The parameters for pre-processing data are specified using a Python dictionary object that is passed as a parameter (named audio_settings
) to the below functions. The following keys are supported:
desired_fs (required) The target sampling frequency (in Hz). Audio files having other sampling frequencies will be resampled to this value. Note that upsampling from a lower sampling rate introduces frequency banding in the resulting audio.
clip_length (required) The duration of each audio segment (in seconds).
clip_advance (required) The amount (in seconds) of overlap between successive segments is controlled by this. If clip_advance equals clip_length, then the overlap between successive segments will be zero.

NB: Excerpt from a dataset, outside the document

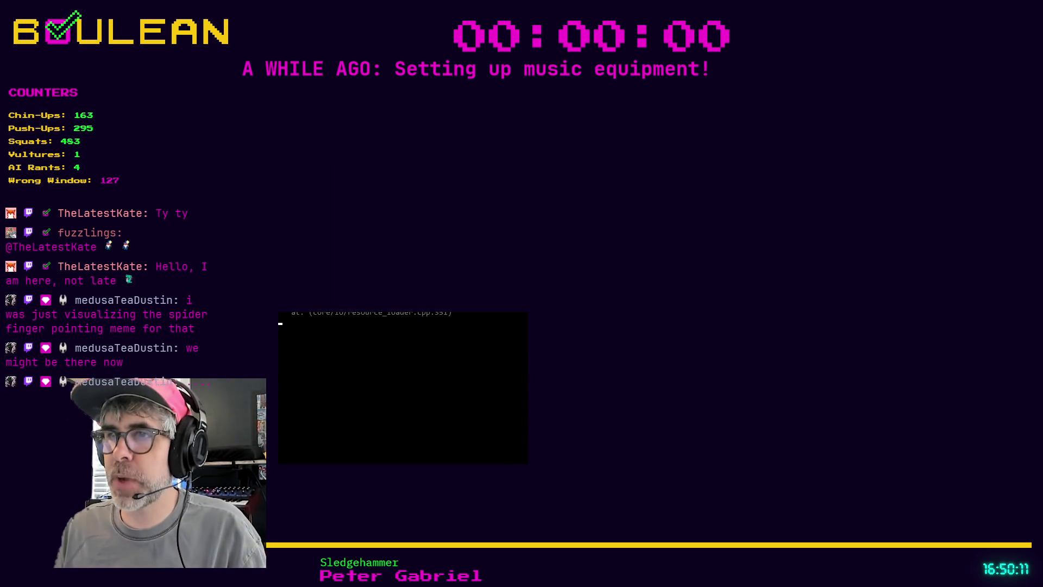
key(alt+Tab)
- Search for 'spider finger pointing meme', view the Spider-Man pointing image, then minimize Brave
key(ctrl+t)
text(spider finger pointing)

filterspec (optional) If specified, must be a 3-element ordered list/tuple specifying -
filter order (integer)
cutoff frequency(ies) (a 1-element or 2-element list/tuple)
filter type (string; one of ‘lowpass’, ‘highpass’ or ‘bandpass’)
If filter type is ‘bandpass’, the the cutoff frequency must be a 2-element list/tuple.
normalize_clips (optional; default: True) If True, will scale the waveform within each resulting clip to be in the range [-1.0, 1.0].